Great Disney Marathon Site
Yesterday, while searching online for information specific to the Disney Marathon, was very excited to find DisneyRunning.com which has a excellent, highly trafficed forum. Yesterday, I posted several Disney-specific questions about how to get to the marathon from a non-Disney hotel, when do I really need to be there, when should my family try to get to the finish line to get a seat in the bleachers, and so forth. I got responses from several Disney veterans. (Thank you!)
Back to Sleep
So, as I was saying about sleep… I am an early riser, but the prospect of getting up at 3 AM has me concerned that I’ll be really tired even before I start the marathon.
I’ve started trying to shift my sleep schedule. Monday night I went to bed at 10. I got up at 5 and did my last run before the marathon, a short 3 miler. Tuesday and Wednesday I went to bed again at 10 and set my alarm for 5. (Having 3 kids under the age of 7, a couple of hours of quiet before everyone else wakes up is kind of nice.)
I think I’ll try to go to bed at 9:30 tonight and get up at 4:30 tomorrow morning. Then Friday night I might shoot for going to bed at 9.
It will be tough to go to bed at 9 Friday night. My kids don’t always get to bed before 9. We’ll be doing the 2 hour drive from our home to Orlando Saturday morning and I know there will be a strong desire to get everything packed the night before. My wife is an early packer, but I usually don’t get to packing my bag or the car until after the kids go to bed the night before we leave.
If I get up at 4 AM Saturday morning, though, that should give me plenty of time to pack the car and still leave at a reasonable hour. And it should leave me tired enough to go to bed by 9 PM Saturday night. If I can get 6 hours of sleep the night before the marathon hopefully that will be good enough. It’s probably the best I can hope for.
I’d be curious to hear from other marathoners. Is sleep the night before the marathon a big deal? Do you try to shift your sleep schedule the last few days before the marathon? Any other sleep-related advice?
3 thoughts on “How to Get a Good Night of Sleep Before the Marathon”

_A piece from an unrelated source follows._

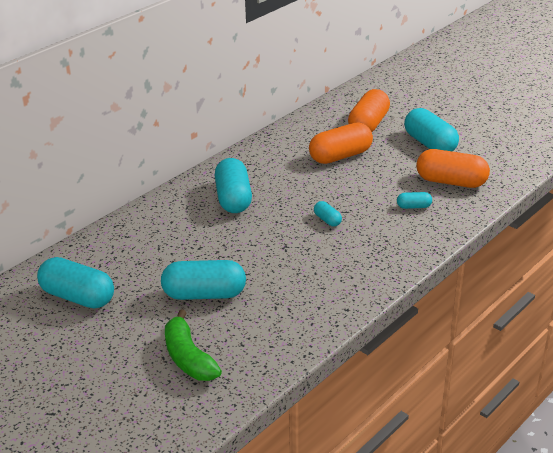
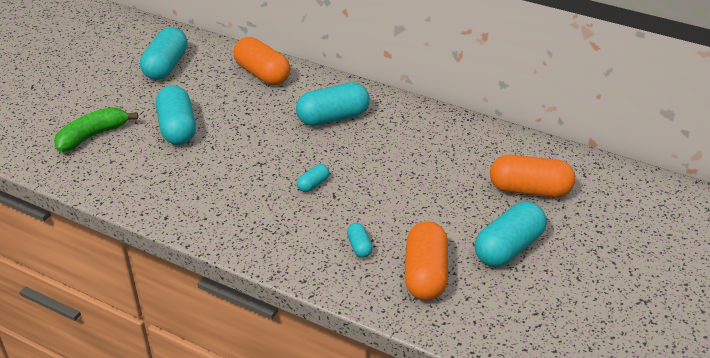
camera: 75 degrees right, 5 degrees up
orange capsule [309,123,373,164] -> orange capsule moved to [233,37,290,85]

I’d love to hear about how your ‘sleep experience’ worked out. Just got to your blog through the Reveal blog where they posted you.
I’m a pastor in Corpus Christi, TX and I also happen to be training for a marathon and I’m gonna run my first 1/2 marathon in 38 days and I’ve been wondering about that whole sleep thing too. . .

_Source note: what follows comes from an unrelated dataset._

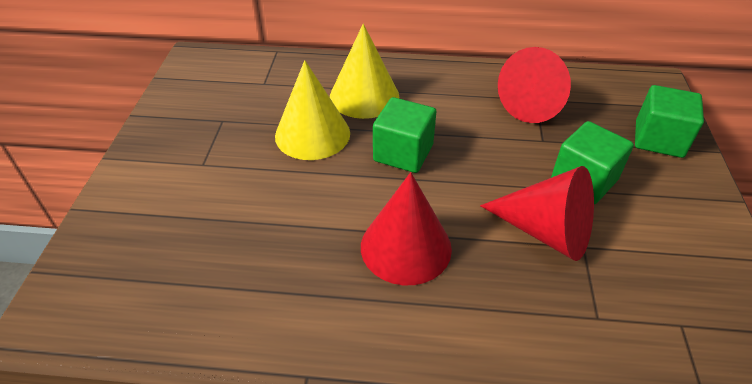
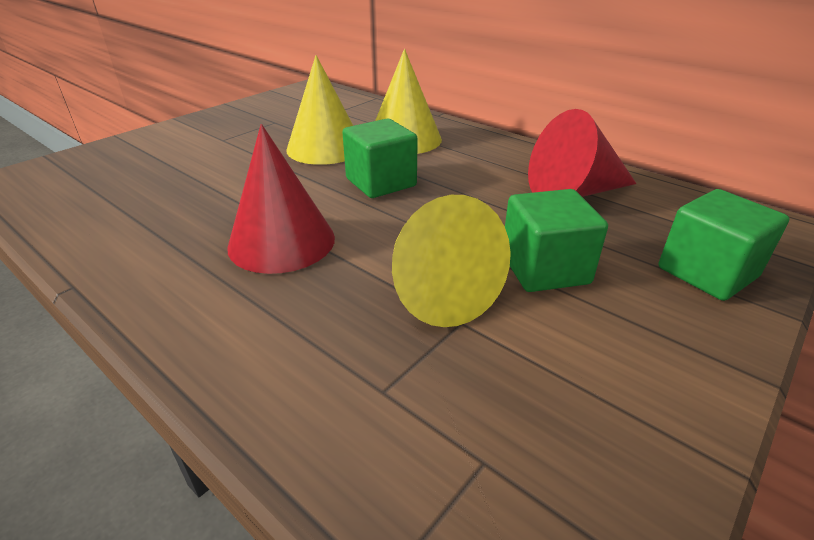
camera: 35 degrees right, 10 degrees down
red cone [480,166,594,261] -> yellow cone [392,195,511,327]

Our Children’s Pastor is also at the Disney Marathon this weekend as her son-in-law is running it. Have a great time! Press on bro!

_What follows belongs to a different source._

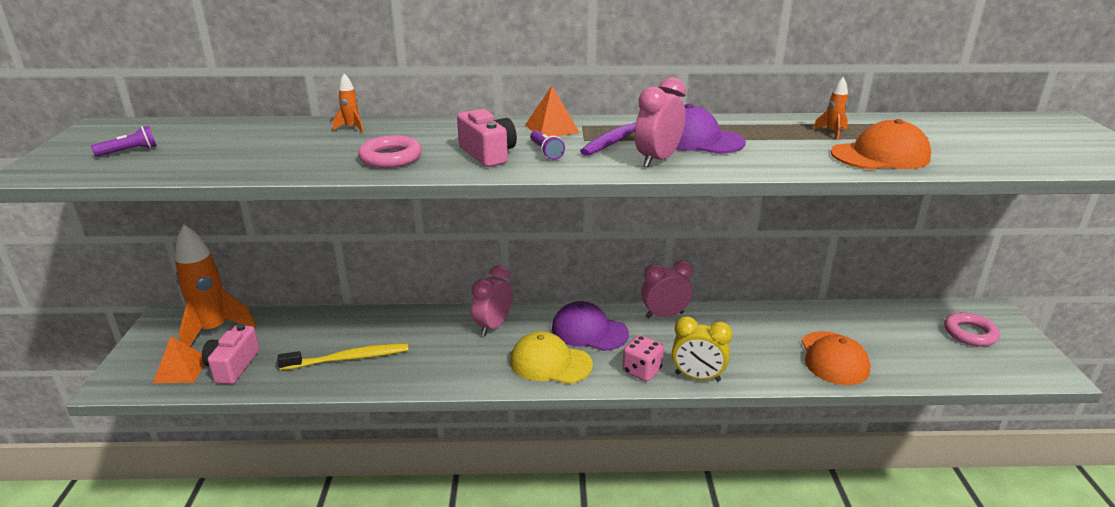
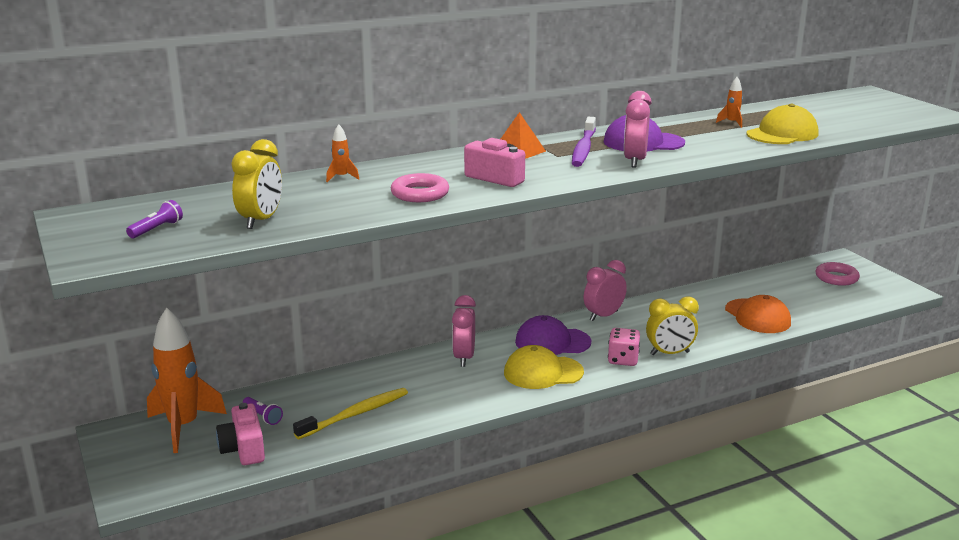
camera: 25 degrees left, 5 degrees down
orange pyramid [153,337,205,383] -> none
purple flashlight [530,130,565,160] -> purple flashlight moved to [243,397,283,425]
orange cap [831,119,931,170] -> yellow cap [746,104,819,144]
none -> yellow clock [231,139,282,229]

Thanks for your message. I found running a half marathon was a good experience. I had never run in any sort of official race (if you want to call it that), so it gave me some idea of what that was like. I wish you the best in your marathon training. Stop by afterwards and let me know how it went.
I’d also be intersted to hear your thoughts on Reveal.
I’ve always heard that it’s not your sleep the night before the race that matters, but the night before that. So I try to get a good night’s sleep two nights before the marathon. If nothing else, this belief helps to reduce the anxiety if I don’t sleep too well the night before.